- What you have to do -
Check every line of the material below for "Rang". Give the number of lines that have it, and only that.

- Material provided -
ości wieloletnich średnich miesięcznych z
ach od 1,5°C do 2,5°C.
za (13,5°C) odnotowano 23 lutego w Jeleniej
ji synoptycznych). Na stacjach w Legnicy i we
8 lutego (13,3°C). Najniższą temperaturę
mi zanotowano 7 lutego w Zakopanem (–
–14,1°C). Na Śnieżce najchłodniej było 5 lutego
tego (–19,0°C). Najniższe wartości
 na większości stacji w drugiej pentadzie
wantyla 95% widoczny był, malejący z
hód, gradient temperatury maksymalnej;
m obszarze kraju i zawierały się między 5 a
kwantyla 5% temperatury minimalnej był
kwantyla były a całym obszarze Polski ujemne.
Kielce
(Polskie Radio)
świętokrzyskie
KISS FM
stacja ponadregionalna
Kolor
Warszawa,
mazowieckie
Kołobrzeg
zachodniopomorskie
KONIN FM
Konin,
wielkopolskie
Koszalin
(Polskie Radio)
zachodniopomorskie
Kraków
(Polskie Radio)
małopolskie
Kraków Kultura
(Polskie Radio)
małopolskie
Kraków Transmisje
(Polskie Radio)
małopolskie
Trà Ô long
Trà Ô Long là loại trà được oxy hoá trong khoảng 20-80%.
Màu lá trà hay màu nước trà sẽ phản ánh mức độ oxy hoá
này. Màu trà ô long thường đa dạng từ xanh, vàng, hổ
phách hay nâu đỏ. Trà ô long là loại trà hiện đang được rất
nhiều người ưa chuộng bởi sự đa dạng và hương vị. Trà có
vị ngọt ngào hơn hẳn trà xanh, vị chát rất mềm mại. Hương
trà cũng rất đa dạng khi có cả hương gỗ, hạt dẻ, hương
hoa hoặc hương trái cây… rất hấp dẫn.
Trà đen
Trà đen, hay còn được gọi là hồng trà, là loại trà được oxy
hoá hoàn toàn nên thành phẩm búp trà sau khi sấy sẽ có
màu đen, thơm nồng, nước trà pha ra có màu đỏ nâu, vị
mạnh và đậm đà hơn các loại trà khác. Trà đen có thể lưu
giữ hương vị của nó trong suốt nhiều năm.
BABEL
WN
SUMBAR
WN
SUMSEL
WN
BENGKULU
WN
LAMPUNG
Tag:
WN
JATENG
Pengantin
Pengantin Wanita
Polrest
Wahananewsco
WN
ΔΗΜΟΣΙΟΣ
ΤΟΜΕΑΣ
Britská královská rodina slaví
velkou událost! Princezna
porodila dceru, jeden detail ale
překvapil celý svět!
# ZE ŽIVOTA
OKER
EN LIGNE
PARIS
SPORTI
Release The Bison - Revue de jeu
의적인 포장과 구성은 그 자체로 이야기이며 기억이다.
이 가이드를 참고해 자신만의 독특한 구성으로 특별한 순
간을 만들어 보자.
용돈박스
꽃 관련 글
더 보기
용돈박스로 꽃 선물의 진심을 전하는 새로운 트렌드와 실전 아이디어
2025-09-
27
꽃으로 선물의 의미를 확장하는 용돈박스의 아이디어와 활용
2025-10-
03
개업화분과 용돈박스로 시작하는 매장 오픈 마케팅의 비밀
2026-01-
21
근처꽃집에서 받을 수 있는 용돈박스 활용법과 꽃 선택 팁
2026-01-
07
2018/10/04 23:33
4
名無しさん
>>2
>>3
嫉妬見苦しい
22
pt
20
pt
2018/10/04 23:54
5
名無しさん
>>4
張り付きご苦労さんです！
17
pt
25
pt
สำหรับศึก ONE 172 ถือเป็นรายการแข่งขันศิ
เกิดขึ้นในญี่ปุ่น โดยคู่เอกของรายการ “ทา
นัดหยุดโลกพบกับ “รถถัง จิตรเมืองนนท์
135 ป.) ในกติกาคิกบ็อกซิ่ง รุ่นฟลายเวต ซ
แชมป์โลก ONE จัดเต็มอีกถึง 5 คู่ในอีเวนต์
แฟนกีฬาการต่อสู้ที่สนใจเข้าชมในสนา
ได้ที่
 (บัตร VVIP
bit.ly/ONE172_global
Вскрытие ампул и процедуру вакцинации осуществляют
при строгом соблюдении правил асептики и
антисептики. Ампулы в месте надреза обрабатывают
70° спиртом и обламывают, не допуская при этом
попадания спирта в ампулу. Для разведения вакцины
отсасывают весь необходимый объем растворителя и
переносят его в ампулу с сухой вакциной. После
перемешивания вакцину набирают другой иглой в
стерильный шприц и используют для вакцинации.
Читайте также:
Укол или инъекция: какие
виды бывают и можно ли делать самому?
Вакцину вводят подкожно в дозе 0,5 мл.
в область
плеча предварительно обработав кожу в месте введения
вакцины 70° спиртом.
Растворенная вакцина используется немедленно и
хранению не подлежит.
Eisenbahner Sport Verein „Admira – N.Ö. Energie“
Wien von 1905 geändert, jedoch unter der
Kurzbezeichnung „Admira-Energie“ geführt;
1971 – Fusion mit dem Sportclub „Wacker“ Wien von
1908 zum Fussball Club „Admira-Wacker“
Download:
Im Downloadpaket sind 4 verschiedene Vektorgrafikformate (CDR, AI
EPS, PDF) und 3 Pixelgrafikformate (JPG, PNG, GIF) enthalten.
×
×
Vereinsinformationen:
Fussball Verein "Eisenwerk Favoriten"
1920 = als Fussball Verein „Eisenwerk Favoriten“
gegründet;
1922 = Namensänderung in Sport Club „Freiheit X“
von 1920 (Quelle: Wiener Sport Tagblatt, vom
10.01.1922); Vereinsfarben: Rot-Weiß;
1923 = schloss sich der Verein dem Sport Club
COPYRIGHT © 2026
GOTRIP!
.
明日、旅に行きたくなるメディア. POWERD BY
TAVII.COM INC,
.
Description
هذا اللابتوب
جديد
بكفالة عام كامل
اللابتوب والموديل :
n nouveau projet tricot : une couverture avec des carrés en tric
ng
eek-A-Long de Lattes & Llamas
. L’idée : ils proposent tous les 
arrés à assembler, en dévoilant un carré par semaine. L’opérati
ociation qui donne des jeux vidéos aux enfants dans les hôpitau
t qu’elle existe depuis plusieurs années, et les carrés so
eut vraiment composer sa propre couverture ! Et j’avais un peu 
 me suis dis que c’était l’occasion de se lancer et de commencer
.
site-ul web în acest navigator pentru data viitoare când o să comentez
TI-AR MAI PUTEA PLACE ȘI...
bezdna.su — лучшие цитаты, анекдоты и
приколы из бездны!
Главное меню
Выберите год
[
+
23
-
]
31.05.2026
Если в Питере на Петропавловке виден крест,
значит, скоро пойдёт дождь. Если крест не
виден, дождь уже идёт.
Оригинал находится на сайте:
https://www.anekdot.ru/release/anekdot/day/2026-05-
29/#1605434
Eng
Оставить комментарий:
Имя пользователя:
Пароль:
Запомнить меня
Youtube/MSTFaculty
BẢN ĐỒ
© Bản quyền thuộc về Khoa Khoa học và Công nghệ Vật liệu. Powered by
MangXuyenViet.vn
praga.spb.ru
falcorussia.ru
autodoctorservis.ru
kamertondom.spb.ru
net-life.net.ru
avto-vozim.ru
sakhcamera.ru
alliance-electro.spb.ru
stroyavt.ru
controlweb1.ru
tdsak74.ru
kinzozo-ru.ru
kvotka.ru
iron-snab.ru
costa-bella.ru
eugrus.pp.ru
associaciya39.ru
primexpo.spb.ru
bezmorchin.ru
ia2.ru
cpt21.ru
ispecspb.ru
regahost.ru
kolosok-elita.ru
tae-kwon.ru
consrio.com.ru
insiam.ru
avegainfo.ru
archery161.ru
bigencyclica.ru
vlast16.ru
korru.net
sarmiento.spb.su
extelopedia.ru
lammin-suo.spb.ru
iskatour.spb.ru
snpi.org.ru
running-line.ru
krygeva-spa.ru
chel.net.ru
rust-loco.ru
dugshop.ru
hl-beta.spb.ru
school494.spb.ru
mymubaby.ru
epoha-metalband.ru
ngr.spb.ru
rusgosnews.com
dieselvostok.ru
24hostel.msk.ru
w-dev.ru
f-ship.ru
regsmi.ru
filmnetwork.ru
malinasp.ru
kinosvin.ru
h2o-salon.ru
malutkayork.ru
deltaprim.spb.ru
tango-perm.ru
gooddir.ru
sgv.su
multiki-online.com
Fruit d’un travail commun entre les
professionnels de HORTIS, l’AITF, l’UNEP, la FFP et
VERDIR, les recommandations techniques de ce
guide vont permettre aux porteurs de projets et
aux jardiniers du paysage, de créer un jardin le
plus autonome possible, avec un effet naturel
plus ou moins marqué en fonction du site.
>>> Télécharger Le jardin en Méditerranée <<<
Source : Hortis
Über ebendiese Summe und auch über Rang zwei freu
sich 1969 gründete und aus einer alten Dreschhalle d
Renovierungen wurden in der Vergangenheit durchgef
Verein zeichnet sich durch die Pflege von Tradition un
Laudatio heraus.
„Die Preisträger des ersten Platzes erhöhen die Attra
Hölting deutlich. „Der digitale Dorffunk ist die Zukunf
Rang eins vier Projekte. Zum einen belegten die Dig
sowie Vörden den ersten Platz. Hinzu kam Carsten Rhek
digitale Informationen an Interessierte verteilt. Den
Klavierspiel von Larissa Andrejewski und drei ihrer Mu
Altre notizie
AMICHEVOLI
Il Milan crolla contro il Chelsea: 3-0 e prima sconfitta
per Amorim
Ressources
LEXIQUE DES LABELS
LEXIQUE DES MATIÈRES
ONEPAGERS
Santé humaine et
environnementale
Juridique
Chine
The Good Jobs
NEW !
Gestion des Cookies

- Output for this exercise -
2